Do you perhaps have some examples of celery tasks that would benefit from the RFC?

• This RFC arose from https://github.com/inveniosoftware/invenio/issues/3288, while we were trying to amend the breakage that was introduced by switching the column type to UUID. All we had as an alternative to this was manually casting the UUID to a string in the business logic. I figured this was unacceptable and wrote the PR linked in the first post.
• Aforementioned hack here https://github.com/inveniosoftware/invenio/issues/3295#issuecomment-114074237 . It would be nice to:
  1. Not have to manually call these methods (https://github.com/dset0x/invenio/blob/checker-port/invenio/modules/checker/tasks/tasks.py#L219)
  2. Not have to use json I must add in this use-case that it is not yet certain if the checker module will actually go this way, but at least it hopefully underlines why supporting arbitrary types which know how to serialize themselves would be beneficial.

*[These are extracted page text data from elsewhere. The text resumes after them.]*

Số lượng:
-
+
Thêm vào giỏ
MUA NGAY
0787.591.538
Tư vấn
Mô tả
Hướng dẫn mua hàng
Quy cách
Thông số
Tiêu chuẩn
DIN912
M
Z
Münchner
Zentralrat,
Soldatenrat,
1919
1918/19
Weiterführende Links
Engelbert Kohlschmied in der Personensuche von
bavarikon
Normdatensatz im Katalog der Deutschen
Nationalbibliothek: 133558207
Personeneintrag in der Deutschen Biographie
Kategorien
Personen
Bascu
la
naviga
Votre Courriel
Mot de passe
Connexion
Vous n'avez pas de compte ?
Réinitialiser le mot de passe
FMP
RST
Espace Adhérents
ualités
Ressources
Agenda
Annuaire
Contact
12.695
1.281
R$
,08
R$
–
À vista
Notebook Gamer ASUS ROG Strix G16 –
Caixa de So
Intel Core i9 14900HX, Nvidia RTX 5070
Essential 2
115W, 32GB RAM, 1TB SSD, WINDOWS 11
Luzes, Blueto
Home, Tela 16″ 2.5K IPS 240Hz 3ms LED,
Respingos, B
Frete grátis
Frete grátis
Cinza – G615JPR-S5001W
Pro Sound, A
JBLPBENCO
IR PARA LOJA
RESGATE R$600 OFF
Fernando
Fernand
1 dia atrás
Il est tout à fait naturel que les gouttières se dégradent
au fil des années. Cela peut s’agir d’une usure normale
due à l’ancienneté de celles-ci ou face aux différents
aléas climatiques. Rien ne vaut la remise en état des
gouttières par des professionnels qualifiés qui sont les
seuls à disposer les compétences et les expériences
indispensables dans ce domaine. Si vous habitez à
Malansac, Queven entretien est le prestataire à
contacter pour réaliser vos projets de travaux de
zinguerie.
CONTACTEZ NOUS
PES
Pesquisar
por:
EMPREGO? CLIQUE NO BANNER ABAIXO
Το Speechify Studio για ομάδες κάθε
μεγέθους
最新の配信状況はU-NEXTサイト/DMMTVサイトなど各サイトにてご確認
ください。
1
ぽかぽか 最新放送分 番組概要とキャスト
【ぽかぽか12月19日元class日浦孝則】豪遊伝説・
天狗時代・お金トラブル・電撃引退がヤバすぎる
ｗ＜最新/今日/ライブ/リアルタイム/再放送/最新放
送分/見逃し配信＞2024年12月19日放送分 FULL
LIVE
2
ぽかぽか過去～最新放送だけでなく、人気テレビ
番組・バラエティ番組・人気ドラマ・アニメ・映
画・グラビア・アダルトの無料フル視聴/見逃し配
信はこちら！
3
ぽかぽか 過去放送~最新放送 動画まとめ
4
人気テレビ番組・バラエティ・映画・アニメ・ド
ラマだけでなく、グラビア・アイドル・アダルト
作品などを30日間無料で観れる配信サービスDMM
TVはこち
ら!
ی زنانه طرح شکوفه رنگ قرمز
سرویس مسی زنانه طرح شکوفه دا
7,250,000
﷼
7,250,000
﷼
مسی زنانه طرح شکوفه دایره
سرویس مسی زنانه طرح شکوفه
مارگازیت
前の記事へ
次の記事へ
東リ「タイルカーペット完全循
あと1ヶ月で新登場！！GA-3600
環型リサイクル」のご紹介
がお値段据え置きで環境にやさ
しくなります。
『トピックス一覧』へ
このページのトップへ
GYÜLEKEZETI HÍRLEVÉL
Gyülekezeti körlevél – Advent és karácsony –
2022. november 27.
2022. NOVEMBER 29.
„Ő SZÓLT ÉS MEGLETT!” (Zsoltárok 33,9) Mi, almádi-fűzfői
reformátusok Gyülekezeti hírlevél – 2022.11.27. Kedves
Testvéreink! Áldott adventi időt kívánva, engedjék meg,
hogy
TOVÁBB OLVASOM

Come to think of it however, the serialized data would have to conform to some standard (so that it can be identified as Foo class or Bar class). This is actually replicating the msgpack's slots, but on our side instead. Solves some issues, creates some others.

[crepererum]

@dset0x That's half true (or let's say incomplete): Web_1 (w.l.o.g.) pushes to Broker (Redis or RabbitMQ or ...), ONE of the Workers/Consumers (Worker_i in the following) gets the payload from there. If Web_1 needs the result, it gets it back. This is load balancing and you do not know who Worker_i will be. So you cannot update half of the workers without any additional admin work (e.g. separating queues for "old" and "new"). (feel free to ask for a proof here

As a result: If Web_x for any x wants a result sometimes (say with a probability significantly over 0), then all Workers needs to be updates in sync with all Web nodes. Or you need to split your queues, which I think is not that easy.

[dset0x]

@crepererum I could be still (!) missing the bigger picture here, but couldn't we potentially solve this by versioning our protocol (point (3), second bullet)? Although, I'm only guessing that the broker would handle this correctly.

[crepererum]

@dset0x The broker only ensures that no messages are lost, that the load is balanced and that some messages can be delayed/scheduled. it does not know about the format+content of the messages. This is handled by celery (celery is NOT the broker btw) and if we just set msgpack as a message format and wildly modify some slots, than even celery is not aware of our problem.

But (here comes the good part): We could introduce a protocol version (which includes setting the message format to something like invenio-msgpack-1.0) and kinda solve the problem IF celery does the following: "do not touch messages with unkown protocols and leave them in the queue". We have to check if this is satisfied.

[dset0x]

@crepererum

"do not touch messages with unkown protocols and leave them in the queue"

Handling dead-letter exchanges may be what fits the bill here(?)

• http://celery.readthedocs.org/en/latest/faq.html#why-do-workers-delete-tasks-from-the-queue-if-they-are-unable-to-process-them
• http://www.rabbitmq.com/dlx.html

---

Regardless, I had a chat with @jalavik about the issue: since it appears that we have no direct, unavoidable reason to get this working right now (in fact we are changing the architecture of the checker, which was one of the two examples above), I will direct my attention at other problems for the moment. We can keep the code around for a time when we have time to experiment with it, or a bigger use-case appears. (But feel free to give it a shot if you like!)

[jirikuncar]

• Proposed solution https://github.com/inveniosoftware/invenio/issues/3295#issuecomment-114757309
• If needed reopen in Flask-CeleryExt.